1. Overview

An Identity Provider (IdP) is an authoritative source of identity information for users affiliated with the organisation running the IdP. Relying Parties (RPs) will have a trust relationship of some kind with the IdP that means they trust it to authenticate and authorise users.

The Client interacts directly with the IdP through a secure tunnel that passes through the Service and its RP Proxy. The user proves who they are to the IdP through this tunnel via a credential exchange of some kind (e.g., passing a username and password across).

Once the user has successfully authenticated to the IdP, the IdP in turn responds to the Service via the Service's RP proxy; it may provide information solely to acknowledge that a user authenticated correctly, or it may provide further information in the form of attributes such as name or membership information.

2. Requirements

2.1. RADIUS server with Moonshot capability

The Moonshot IdP is a RADIUS server with Moonshot extensions.

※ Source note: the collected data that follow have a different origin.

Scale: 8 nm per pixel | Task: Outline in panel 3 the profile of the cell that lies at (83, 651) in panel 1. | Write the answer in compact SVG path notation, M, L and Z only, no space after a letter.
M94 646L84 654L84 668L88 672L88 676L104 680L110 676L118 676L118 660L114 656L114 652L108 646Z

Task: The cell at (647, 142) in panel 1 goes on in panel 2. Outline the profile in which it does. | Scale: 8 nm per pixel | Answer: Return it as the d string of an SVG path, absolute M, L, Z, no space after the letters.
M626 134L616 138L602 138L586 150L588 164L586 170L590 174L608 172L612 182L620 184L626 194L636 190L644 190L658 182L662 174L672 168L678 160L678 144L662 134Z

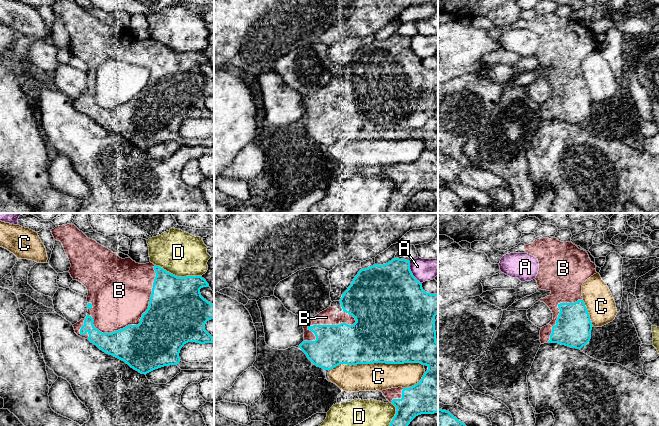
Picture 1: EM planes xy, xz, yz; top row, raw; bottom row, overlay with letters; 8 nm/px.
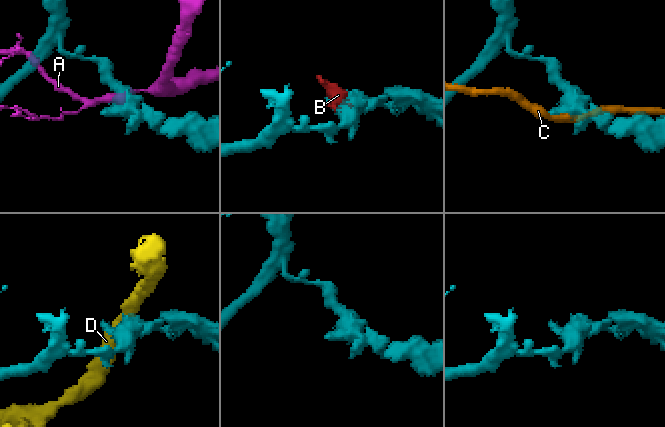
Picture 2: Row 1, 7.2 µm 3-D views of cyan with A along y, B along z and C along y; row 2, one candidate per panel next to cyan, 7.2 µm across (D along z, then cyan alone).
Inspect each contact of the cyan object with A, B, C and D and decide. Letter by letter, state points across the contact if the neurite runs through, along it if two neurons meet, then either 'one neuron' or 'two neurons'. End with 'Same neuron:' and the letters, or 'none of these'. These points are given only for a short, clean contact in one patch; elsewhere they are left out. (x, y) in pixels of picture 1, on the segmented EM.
A: two neurons
B: one neuron
C: two neurons
D: two neurons
Same neuron: B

Currently, FreeRADIUS is the only RADIUS software that has these Moonshot extensions.

2.2. Moonshot Mechanism

The IdP must have the Moonshot mechanism installed and configured within the operating system. This will take the form of the GSS-EAP mechanism configured in the GSS stack.

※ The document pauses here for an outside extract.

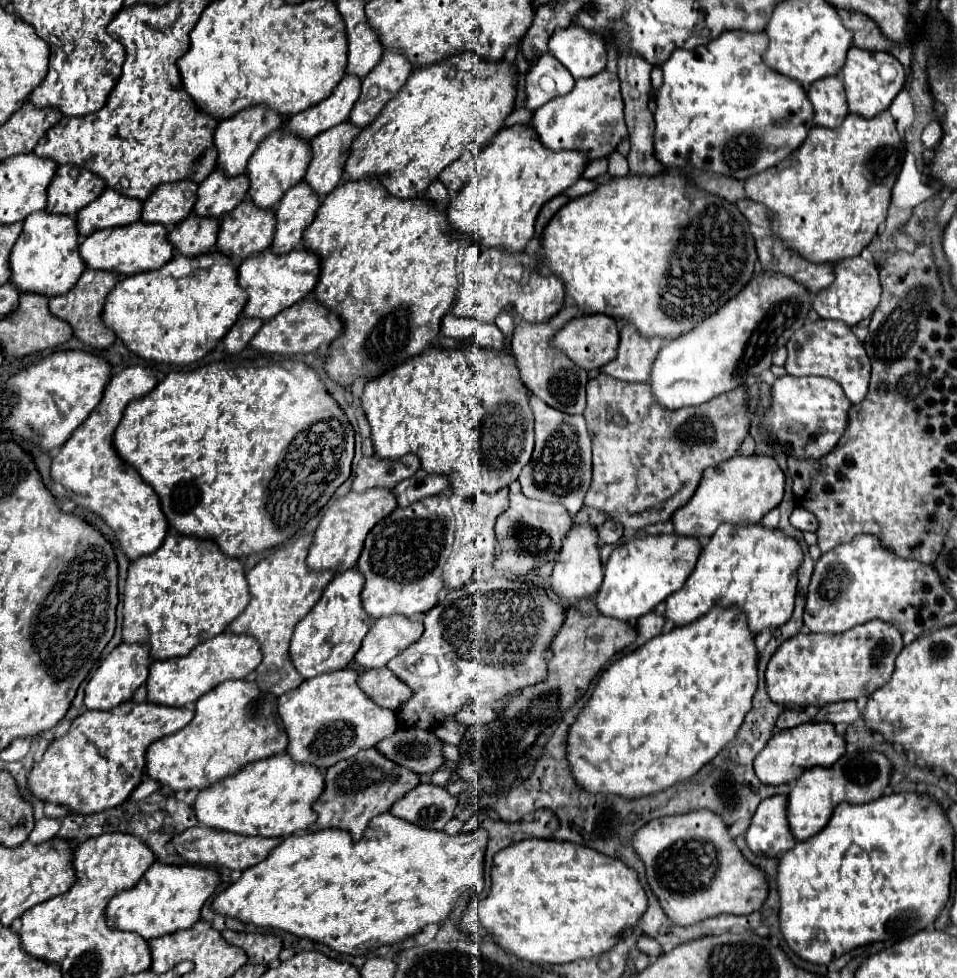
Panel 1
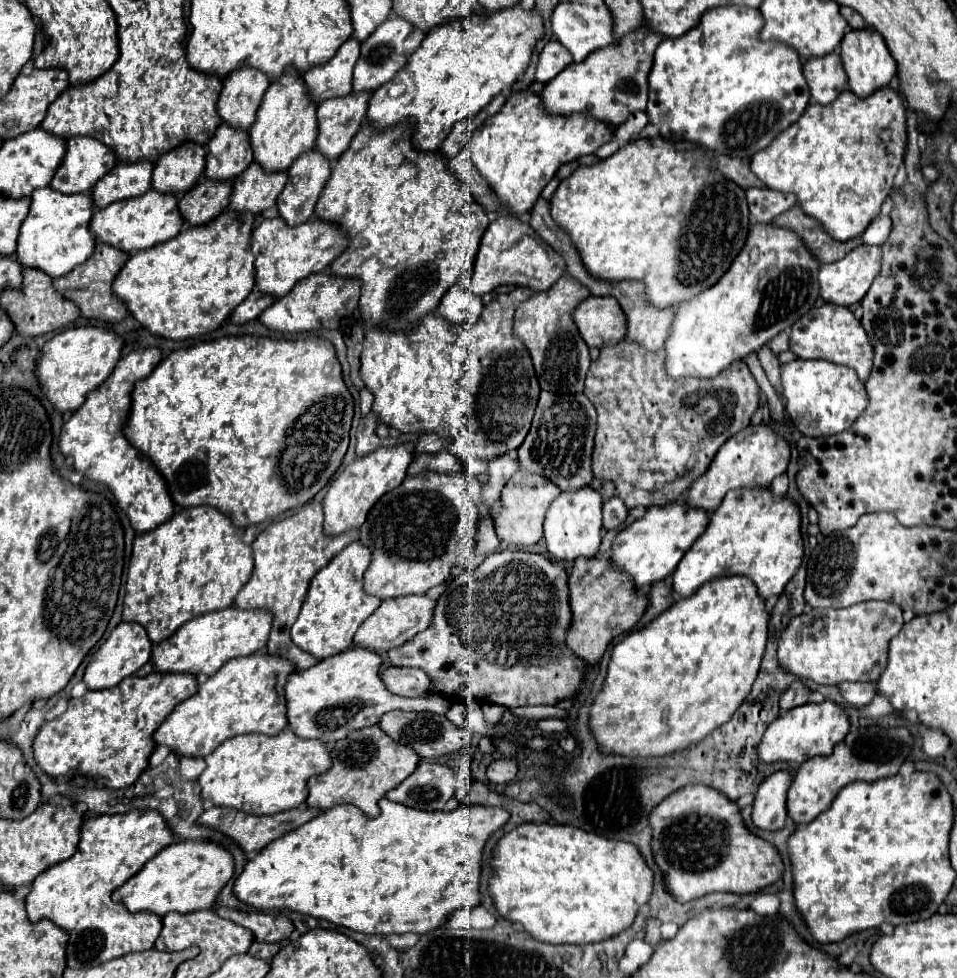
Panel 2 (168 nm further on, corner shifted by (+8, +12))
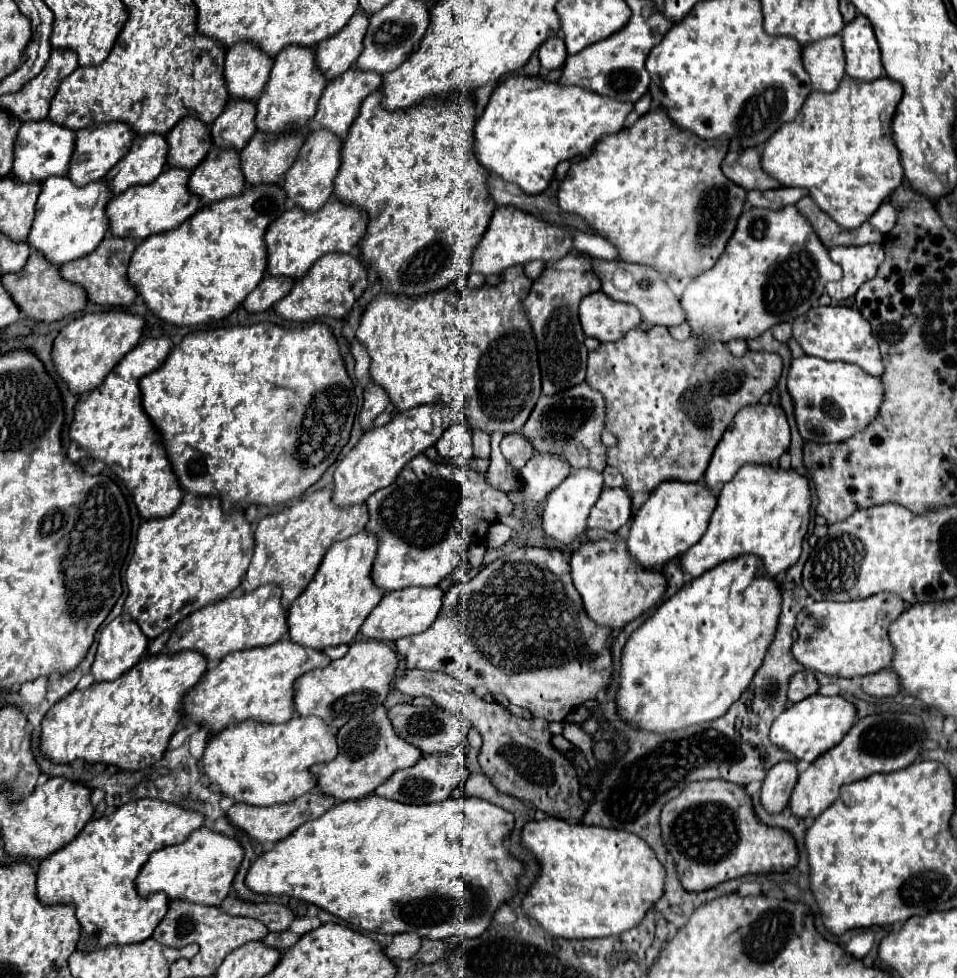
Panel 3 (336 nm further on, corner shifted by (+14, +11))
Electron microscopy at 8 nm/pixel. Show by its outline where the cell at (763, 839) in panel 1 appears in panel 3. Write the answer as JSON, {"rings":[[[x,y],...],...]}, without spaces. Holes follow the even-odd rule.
{"rings":[[[779,762],[767,772],[761,788],[761,804],[767,812],[781,812],[789,804],[797,776],[799,772],[795,762]]]}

This mechanism enables software on that machine to make use of Moonshot as a potential GSS-API/SSPI mechanism for authentication.

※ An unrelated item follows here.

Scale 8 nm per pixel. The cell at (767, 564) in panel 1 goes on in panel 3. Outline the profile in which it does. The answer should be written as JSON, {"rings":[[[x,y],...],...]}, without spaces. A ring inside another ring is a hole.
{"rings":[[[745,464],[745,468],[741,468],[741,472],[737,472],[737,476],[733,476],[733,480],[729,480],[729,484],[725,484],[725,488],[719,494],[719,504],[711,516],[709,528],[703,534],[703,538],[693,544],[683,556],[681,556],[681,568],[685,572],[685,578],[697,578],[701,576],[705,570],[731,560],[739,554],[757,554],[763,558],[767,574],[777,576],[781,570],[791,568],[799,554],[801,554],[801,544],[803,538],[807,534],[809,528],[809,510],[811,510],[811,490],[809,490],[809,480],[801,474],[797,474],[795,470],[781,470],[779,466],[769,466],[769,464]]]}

2.3. Configured to talk to a Trust Infrastructure

The IdP will need to be configured with an upstream connection to a trust infrastructure of some kind. Exactly what this will be will depend on the trust infrastructure in use, but will likely include information on how to connect to that trust infrastructure (e.g., details for a Trust Router, or details for a RADIUS proxy), along with relevant keying material.

3. How Moonshot is used on the IdP.

In general terms, the Moonshot IdP receives an incoming authentication request from an RP proxy, establishes a connection to the Client through the RP, receives credentials from the Client, verifies these credentials, and sends a yes or no to the RP, plus optional attribute information about the user in RADIUS headers or a SAML assertion.

More specifically:

1. The IdP receives an incoming request to open a RadSec connection from a Moonshot RP Proxy. Assuming it already has keying material for that RP Proxy (see the trust section, for now assume that this happens magically), it opens this connection.
2. A TLS tunnel is now established between the Client and the IdP, via the RP Proxy. This means there is a path for EAP messages to be sent between Client and IdP (client to App over GSS-EAP, App to RP Proxy over their RadSec connection, RP Proxy to IdP over their RadSec connection)]
3. Inside of this tunnel an EAP message in encapsulated which the IdP receives, along with the name the RP Proxy is claiming for itself. Additionally, a SAML Authentication Request could be present.
4. The IdP begins an EAP conversation with the Client. The IdP and Client choose which EAP method to use. TTLS is chosen, and a secure inner tunnel between Client and IdP is established, that none of the intermediate points (RP Proxy, App server) can see.
5. The IdP receives a set of credentials down the inner tunnel, along with channel binding information (the name of the RP that the client is trying to contact).
6. These credentials are authenticated (e.g., checked against an LDAP directory). Also, the IdP checks that the Client provided RP and the RP claimed RP name are the same.
7. Assuming the credentials are correct, EAP messages are exchanged, magic happens, and both IdP and Client now have an MSK and EMSK.  
8. The IdP decides whether user should be allowed to use the service. If so, it sends the RP Proxy an Access-Accept with EAP success encapsulated, possibly a SAML assertion relating to the user in question, and the EAP MSK.